Print every record exactly, omitting all pictures.

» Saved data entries
********
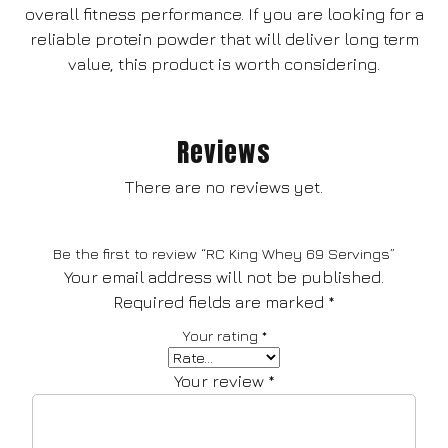
overall fitness performance. If you are looking for a
reliable protein powder that will deliver long term
value, this product is worth considering.
Reviews
There are no reviews yet.
Be the first to review “RC King Whey 69 Servings”
Your email address will not be published.
Required fields are marked
*
Your rating
*
Your review
*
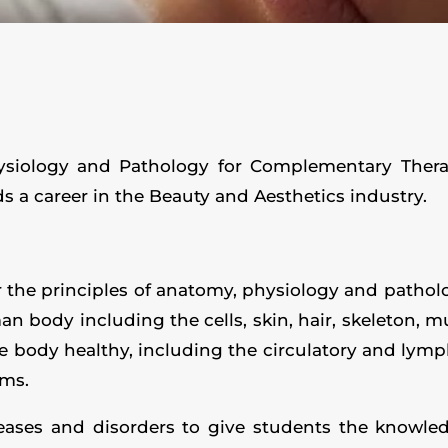
ysiology and Pathology for Complementary Therapi
 a career in the Beauty and Aesthetics industry.
r the principles of anatomy, physiology and patho
 body including the cells, skin, hair, skeleton, mu
e body healthy, including the circulatory and lymp
ems.
ases and disorders to give students the knowled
********
» Completed exercise
overall fitness performance. If you are looking for a
reliable protein powder that will deliver long term
value, this product is worth considering.
Reviews
There are no reviews yet.
Be the first to review “RC King Whey 69 Servings”
Your email address will not be published.
Required fields are marked
*
Your rating
*
Your review
*
ysiology and Pathology for Complementary Therapi
 a career in the Beauty and Aesthetics industry.
r the principles of anatomy, physiology and patho
 body including the cells, skin, hair, skeleton, mu
e body healthy, including the circulatory and lymp
ems.
ases and disorders to give students the knowled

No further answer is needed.